The springs were used by the townspeople for healing purposes, most probably for skin and eye conditions, and the troughs into which the outlets poured gained the names Toad, Long Crippler and Snake (long crippler being a local word for the slowworm). Their use became so popular that the Leechwell was included in a list of sites to be minded by two town wardens in 1444.

===Modern times===
In 2003 it was discovered that an overgrown and forgotten pool behind one of the walls was in fact a rare triangular immersion pool fed by the Leechwell's waters. This meant that the Leechwell complex was a trinity of trinities — the triple spring, the three-pronged path and triangular pool emphasising the importance of the number three in both Christianity and superstition.

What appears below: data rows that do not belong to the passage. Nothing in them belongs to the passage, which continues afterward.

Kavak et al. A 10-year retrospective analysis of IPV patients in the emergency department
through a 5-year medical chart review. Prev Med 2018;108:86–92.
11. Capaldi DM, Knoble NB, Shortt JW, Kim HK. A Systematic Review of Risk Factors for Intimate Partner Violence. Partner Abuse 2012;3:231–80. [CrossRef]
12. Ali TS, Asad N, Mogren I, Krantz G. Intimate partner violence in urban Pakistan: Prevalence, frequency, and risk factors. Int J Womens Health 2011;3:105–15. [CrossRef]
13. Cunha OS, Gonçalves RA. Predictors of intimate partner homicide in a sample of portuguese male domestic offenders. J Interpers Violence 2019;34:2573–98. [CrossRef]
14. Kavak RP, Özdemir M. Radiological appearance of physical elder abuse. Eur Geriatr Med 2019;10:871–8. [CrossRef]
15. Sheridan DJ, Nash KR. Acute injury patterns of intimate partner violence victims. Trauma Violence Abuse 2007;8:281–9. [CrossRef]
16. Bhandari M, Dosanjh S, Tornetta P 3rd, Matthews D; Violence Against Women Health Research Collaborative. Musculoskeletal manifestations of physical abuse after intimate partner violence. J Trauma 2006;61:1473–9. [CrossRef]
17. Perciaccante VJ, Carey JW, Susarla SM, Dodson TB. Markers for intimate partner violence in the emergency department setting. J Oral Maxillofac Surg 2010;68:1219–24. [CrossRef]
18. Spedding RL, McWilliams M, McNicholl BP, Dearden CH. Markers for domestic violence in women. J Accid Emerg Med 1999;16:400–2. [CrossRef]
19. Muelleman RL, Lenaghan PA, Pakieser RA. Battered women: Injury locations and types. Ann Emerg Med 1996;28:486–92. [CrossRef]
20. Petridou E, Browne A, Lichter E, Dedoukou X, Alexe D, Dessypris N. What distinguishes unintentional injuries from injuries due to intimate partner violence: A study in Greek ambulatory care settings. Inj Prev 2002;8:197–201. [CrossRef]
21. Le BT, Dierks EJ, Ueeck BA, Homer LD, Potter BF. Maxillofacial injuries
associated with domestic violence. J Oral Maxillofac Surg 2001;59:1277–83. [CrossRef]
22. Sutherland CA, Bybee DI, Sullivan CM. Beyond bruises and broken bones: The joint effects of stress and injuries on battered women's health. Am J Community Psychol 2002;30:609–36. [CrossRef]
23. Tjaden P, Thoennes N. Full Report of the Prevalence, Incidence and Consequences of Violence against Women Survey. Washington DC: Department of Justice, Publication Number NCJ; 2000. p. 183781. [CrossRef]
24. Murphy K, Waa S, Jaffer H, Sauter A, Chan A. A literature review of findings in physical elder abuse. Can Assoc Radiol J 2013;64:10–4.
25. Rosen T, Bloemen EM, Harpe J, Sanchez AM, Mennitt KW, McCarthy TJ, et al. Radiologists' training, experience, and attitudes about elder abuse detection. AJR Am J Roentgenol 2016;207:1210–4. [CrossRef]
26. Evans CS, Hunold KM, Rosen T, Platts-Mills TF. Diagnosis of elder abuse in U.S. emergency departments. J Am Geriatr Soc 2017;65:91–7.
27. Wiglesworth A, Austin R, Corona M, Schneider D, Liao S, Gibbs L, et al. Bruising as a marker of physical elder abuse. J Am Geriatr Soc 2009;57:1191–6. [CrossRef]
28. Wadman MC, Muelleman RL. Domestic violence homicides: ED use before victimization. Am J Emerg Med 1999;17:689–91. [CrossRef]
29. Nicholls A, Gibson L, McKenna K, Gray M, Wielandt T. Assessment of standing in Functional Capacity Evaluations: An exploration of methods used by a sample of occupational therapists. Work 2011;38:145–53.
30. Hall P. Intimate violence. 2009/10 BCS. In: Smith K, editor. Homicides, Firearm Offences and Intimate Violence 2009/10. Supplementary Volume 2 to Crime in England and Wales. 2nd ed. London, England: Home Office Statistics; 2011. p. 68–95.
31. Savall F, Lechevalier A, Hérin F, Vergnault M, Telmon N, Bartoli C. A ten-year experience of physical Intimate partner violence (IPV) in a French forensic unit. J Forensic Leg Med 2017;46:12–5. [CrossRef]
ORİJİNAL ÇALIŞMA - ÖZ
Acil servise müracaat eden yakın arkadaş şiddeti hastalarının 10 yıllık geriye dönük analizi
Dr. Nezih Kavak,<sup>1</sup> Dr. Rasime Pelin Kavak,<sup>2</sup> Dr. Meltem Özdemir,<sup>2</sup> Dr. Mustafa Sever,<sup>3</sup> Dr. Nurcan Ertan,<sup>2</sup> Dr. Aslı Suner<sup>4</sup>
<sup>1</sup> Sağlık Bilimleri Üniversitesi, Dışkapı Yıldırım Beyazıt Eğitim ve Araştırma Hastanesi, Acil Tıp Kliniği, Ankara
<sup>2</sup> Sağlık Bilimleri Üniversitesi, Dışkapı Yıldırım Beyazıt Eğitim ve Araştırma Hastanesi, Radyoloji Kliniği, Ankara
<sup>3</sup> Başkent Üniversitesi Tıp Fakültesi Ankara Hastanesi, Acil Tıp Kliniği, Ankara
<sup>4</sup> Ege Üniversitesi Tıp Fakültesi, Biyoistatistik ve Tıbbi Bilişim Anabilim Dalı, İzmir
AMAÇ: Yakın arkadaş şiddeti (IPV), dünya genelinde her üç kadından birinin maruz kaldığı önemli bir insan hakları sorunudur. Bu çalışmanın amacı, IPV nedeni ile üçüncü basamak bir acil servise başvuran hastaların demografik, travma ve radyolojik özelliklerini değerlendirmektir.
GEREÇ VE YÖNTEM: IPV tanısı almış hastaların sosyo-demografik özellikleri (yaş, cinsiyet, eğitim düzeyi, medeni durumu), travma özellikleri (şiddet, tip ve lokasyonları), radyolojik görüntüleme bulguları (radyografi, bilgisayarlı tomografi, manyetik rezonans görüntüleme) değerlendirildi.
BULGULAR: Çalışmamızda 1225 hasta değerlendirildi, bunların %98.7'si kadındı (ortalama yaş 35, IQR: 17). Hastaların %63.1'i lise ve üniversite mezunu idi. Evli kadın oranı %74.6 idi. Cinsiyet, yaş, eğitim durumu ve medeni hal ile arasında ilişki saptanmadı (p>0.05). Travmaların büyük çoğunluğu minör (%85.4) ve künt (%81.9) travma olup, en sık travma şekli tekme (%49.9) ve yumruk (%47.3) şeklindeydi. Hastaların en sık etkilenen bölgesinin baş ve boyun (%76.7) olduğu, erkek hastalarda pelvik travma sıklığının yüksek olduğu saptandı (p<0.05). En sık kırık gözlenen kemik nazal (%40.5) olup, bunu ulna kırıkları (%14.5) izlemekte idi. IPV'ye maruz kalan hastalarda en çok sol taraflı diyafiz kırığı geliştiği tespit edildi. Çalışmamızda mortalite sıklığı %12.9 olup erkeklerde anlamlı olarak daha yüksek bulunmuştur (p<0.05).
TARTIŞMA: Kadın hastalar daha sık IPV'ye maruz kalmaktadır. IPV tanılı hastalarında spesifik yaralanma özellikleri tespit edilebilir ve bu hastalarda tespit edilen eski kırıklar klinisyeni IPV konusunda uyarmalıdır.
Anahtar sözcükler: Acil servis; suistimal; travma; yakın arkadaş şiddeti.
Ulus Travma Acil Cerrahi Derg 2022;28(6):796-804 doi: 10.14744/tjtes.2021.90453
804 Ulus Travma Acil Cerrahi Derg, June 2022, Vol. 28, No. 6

The triangular immersion pool, which like the Leechwell is listed, will actually become a key feature of the Leechwell Garden, a new public open space. Work on the garden will start when the current building work is completed and the set of portacabins is removed. The design and implementation of the garden will be a joint collaboration between South Hams District Council and the Leechwell Garden Association.

==The Leechwell today==
Although the Leechwell and its walls still stand, they have no formal protection, and the walls have twice been damaged in the name of improvement - by road building in the 1960s and again during work on a car park in 2006, which reduced that part of the wall by several feet. However, the site has many vocal defenders, especially the group Design Our Space, which did much to prevent inappropriate development of that area in the mid-2000s.

The Leechwell is used as a place of worship by the local New Age community, who often decorate it with ribbons and trinkets, but without causing damage to the stonework.

In recent years it appears that the right hand spring has moved its outlet point so that it no longer pours into the trough built for it. This might be due to the new houses built on the slopes above the area.